How do you plot the numerical solution using backwards euler?
I convert the two second-order equations into four first-order equations and solve using ode23 (not backwards Euler, but a different numerical method).
odefun = #(t, y) [y(3);
y(4);
-y(1) / (y(1)^2 + y(2)^2)^(3/2);
-y(2) / (y(1)^2 + y(2)^2)^(3/2)]
p0 = [1 0]; % initial position
v0 = [0 1]; % initial velocity
[t y] = ode23(odefun, [0 20], [p0 v0])
comet(y(:,1), y(:,2))
You can see now that the path traced is an ellipse (actually a circle for my initial velocity). You can play with the inital conditions (v0 = [0 1.1] gives you an ellipse).
Maybe i missunderstood what the system actually means, but what i see is a system with two bodies only under the influence of each others gravity. Starting position for body 1 is not a vector, but only a scalar, so it can only be located on the X axis. In this case it's coordinates are x = 1-a (0 < a < 1). Body 2 has it's starting position on x=0. Now, there is no force vectors pointing them away from the x axis, since the gravity gradient always is parallell to that same axis. The starting velocity is of course also a scalar, so there is no initial veolcity pointing them anywhere but on a parallell trajectory to the x axis.

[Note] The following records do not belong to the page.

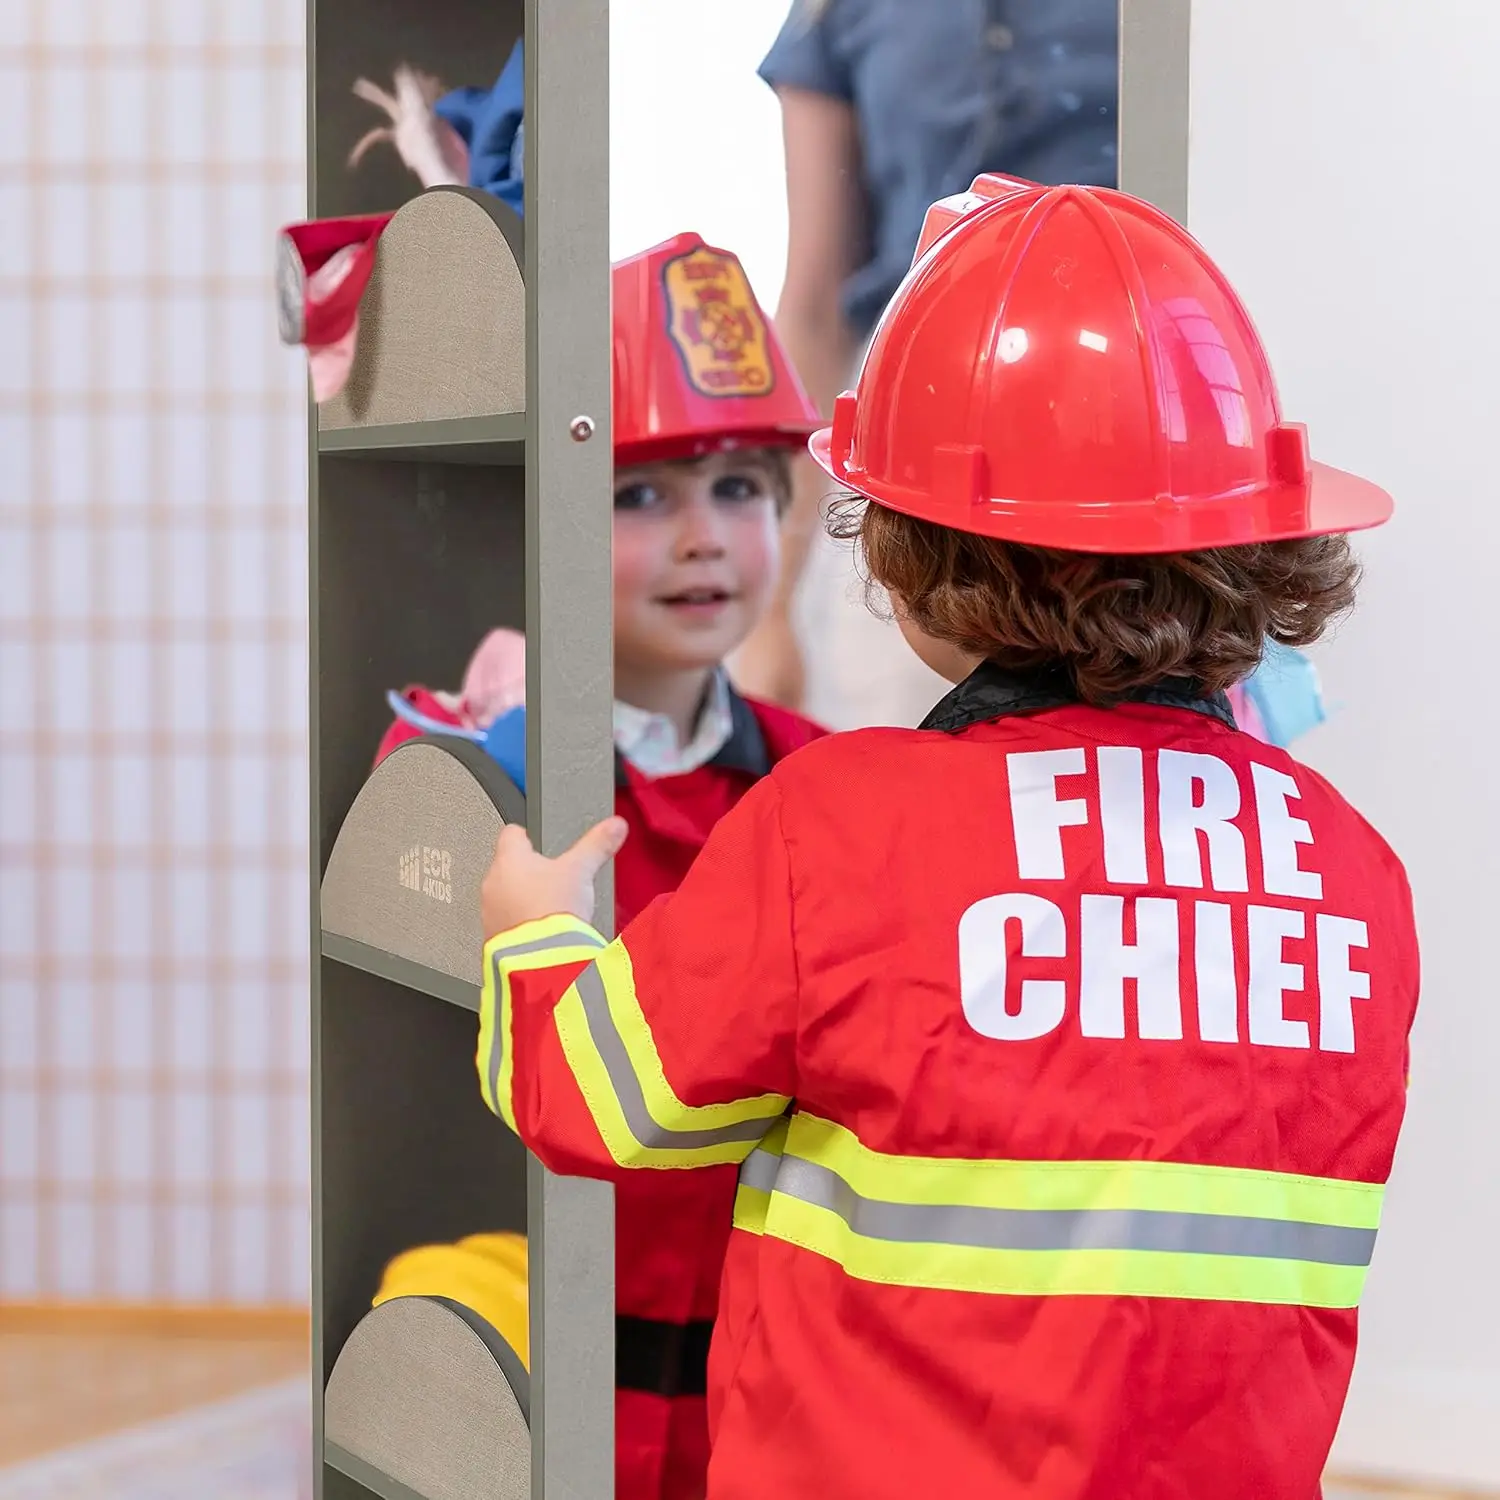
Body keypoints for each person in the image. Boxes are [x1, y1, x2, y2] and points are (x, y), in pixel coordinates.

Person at [473, 176, 1418, 1498]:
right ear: (1256, 537)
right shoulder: (1355, 876)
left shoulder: (839, 823)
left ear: (917, 560)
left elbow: (597, 1104)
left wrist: (530, 940)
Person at [374, 231, 827, 1500]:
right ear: (557, 518)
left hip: (758, 1354)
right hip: (555, 1333)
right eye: (642, 495)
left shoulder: (822, 779)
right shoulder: (480, 759)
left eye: (741, 486)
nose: (703, 539)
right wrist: (490, 743)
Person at [732, 0, 1119, 730]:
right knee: (907, 778)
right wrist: (770, 607)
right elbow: (814, 304)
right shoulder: (840, 14)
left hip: (1131, 448)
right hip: (916, 448)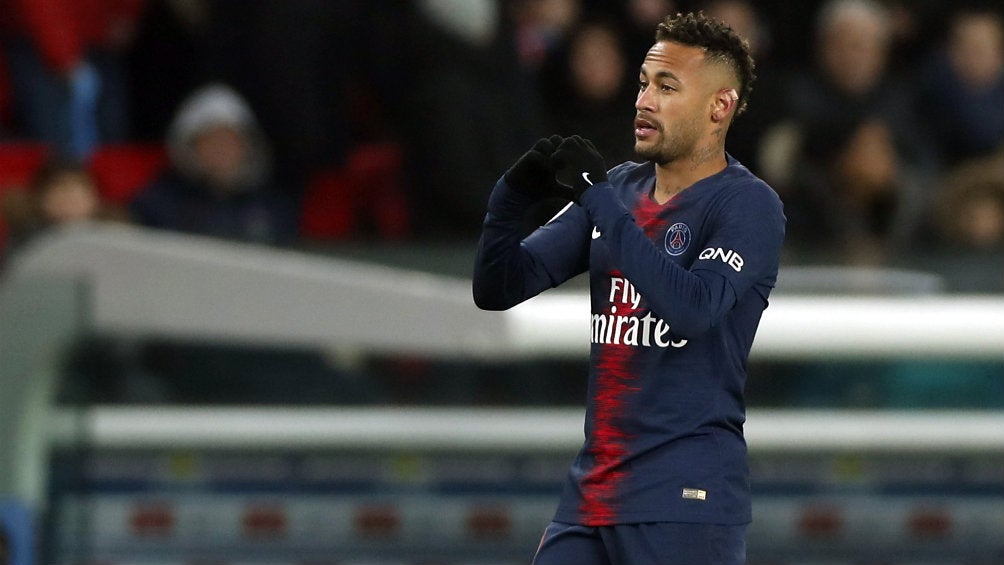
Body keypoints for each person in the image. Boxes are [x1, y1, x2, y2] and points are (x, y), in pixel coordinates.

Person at [472, 11, 784, 565]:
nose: (644, 101)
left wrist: (599, 202)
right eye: (643, 83)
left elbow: (692, 308)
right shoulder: (619, 189)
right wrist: (508, 200)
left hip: (686, 496)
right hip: (593, 494)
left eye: (667, 87)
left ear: (720, 106)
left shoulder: (748, 205)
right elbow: (499, 287)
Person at [129, 83, 296, 245]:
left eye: (230, 141)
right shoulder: (162, 202)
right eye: (212, 142)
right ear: (191, 147)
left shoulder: (272, 209)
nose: (222, 151)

When you say "this forms an ellipse", maybe i'm looking at the wrong coordinate system. I did the forward Euler plots as follows:
clear all, close all, clc
stl= 0.0005; % steplength
nos = 50000; % number of steps
q1 = zeros(1,nos);
q2 = zeros(1,nos);
q1v = zeros(1,nos);
q2v = zeros(1,nos);
q1a = zeros(1,nos);
q2a = zeros(1,nos);
% Starting positions
a=0.5;
q1(1) = 1-a;
q2(1) = 0;
q1v(1) = 0;
q2v(1) = sqrt((1+a)/(1-a));
% P is inertia, and has the same vector components as the body velocity
for i=1:nos-1
[q1a(i),q2a(i)] = u1FUNC(q1(i),q2(i));
q1v(i+1) = q1v(i) + q1a(i).*stl;
q2v(i+1) = q2v(i) + q2a(i).*stl;
q1(i+1) = q1(i) + q1v(i+1)*stl;
q2(i+1) = q2(i) + q2v(i+1)*stl;
end
plot(q1)
hold on
plot(q2,'r')
u1FUNC
function [a,b] = func(c,d)
% [a,b] = [q1'',q2'']
% [c,d] = [q1,q2]
a = -c/(((c^2)+(d^2))^(3/2));
b = -d/(((c^2)+(d^2))^(3/2));
end
Now, this code gives a plot where q1 and q2 are plotted with q1 and q2 on the y axis and time on the x axis, which seems logical to me, if q1 and q2 decribes the distance for the body in question from the origo in a non-moving reference system. But how do you make it look like an ellipse?